As part of the Governor’s Phase I reopening of the state, East Boston’s houses of worship were allowed to resume Mass with some strict restrictions on May 24. Because many large congregations in other parts of the country disobeyed social distancing orders and continued regular worship services that led to COVID-19 flare-ups among parishioners, the state, city and Archdiocese of Boston are being extra cautious.

In Eastie, Holy Redeemer, Sacred Heart and St. Joseph-St, Lazarus Churches all assumed Mass with a 40 percent capacity.

“Places of worship are allowed to open starting this week, at 40 percent capacity and with strict distancing practices and face coverings,” said Mayor Martin Walsh. “Places of worship must take a very cautious approach and are urged to not reopen if they have doubts about being able to plan, implement, and monitor strict safety guidelines. The Statewide “Safer at Home” policy remains in place, which advises against people 65 and older leaving home unless absolutely necessary. The Mayor urged seniors to adhere to the advisory and hold off on going back to places of worship, even if services restart. He also asked faith leaders to reach out to their elderly parishioners, to guide them and support them in putting safety first, and keep them connected in other ways.”

The Mayor added that the City has been getting questions about church choirs and hymns. The Mayor said they shouldn’t happen yet, given the added risk of virus transmission from singing in addition to speaking. Face coverings must be worn at all times.

Last week the Archdiocese of Boston released to parishes a video demonstrating how Catholics can help to keep each other safe as Churches re-open this coming weekend.

The Evangelization and Discipleship Secretariat produced a three-minute video and it shows what parishioners need to do from the moment they arrive in the Church parking lot, to entering the Church, how congregants will be social distancing, reception of Communion and how to exit the Church at the conclusion of Mass.

The video can be found at

“The resumption of Mass in our Churches is a joyful moment for our parishes,” said Cardinal Seán P. O’Malley, OFM Cap. “It is very important that, as we welcome parishioners back we do so with the health and safety of all in mind. Throughout this pandemic and for many months to follow we will be adjusting to a new way of doing things. We need to take care of each other now more than ever, confident that with the help of God we will emerge from this crisis to continue the mission entrusted to us by Jesus Christ.”

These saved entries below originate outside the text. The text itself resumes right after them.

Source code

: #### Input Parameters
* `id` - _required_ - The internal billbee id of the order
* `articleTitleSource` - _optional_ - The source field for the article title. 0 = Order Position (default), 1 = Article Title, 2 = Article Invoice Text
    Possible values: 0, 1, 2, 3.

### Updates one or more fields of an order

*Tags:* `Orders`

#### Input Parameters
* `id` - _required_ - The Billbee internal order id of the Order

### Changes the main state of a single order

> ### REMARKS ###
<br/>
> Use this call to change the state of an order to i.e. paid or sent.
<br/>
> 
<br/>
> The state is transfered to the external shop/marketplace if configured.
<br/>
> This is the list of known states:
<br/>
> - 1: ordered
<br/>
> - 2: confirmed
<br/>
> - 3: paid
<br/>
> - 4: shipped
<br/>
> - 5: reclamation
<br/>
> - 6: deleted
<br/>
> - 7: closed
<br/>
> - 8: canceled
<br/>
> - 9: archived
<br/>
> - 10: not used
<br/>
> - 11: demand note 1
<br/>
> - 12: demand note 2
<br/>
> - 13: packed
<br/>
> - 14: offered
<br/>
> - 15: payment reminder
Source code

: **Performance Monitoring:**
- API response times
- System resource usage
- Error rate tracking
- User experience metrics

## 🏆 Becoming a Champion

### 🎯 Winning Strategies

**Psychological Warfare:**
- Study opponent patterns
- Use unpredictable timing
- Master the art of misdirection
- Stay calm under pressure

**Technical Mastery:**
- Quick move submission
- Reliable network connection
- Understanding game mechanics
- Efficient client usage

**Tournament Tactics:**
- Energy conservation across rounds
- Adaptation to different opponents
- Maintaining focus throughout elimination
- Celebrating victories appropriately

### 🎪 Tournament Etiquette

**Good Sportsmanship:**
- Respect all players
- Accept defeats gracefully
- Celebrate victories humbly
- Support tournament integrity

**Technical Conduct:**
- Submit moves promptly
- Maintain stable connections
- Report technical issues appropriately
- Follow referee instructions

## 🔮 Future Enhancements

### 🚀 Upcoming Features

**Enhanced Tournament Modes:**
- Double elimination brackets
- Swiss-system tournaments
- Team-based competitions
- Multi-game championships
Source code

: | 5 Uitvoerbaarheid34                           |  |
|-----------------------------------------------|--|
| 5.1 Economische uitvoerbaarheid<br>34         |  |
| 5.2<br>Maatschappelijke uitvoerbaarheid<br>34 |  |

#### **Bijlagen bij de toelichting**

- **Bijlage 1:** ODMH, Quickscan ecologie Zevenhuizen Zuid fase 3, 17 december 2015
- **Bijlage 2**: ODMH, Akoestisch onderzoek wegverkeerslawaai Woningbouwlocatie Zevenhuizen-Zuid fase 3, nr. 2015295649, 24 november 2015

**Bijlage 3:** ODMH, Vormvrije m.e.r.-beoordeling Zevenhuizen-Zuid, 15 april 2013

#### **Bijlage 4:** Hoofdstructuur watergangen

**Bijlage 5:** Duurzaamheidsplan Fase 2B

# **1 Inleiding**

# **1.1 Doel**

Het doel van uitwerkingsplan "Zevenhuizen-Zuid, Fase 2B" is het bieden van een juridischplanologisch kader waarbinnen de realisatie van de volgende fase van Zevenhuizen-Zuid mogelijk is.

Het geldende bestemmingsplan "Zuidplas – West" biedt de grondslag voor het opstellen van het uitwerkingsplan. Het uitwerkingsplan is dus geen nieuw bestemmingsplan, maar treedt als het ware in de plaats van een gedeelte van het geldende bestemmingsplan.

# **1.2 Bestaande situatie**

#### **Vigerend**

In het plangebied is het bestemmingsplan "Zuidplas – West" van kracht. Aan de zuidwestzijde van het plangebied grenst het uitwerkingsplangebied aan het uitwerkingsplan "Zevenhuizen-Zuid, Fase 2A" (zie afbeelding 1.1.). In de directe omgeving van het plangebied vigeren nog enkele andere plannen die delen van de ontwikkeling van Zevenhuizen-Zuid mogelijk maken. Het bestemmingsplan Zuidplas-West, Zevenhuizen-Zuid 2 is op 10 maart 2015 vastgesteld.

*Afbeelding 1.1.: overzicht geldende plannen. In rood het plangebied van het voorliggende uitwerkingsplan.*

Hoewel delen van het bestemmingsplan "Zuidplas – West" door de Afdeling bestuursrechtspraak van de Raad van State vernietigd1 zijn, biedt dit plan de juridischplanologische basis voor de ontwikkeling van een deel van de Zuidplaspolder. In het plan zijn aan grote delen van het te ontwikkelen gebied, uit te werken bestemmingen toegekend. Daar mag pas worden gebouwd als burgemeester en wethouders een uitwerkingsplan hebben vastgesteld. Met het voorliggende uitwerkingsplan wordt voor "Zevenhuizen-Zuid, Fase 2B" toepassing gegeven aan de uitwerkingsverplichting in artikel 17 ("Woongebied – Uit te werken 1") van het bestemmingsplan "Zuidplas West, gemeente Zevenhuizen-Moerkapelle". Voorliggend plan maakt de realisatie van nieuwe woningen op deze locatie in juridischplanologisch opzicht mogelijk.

Rev. Paul Soper, Secretary for Evangelization & Discipleship and leading the process of reopening Churches, said, “This is an extraordinary time for our people as we begin the process of returning to public Mass in our Churches. Our priests, parishioners, parish staff and volunteers have all responded to this opportunity with safety and the health of the community a priority. We ask for the patience, cooperation and prayers of the entire Catholic community as we begin this steady and slow return to gathering together in prayer.” 

The dispensation from the Sunday Mass obligation will continue for the foreseeable future. Like Walsh, Cardinal O’Malley strongly encouraged people in vulnerable populations, especially the elderly and those with complicated physical conditions, to continue to watch Mass from their homes on their parish’s social media platforms or on CatholicTV.

“The Archdiocese has consistently stated that we will work collaboratively with local and state officials during this crisis and we will continue to comply with their guidance and mandates devised to restart community activity while continuing to fight the virus and keep people safe,” said Cardinal O’Malley.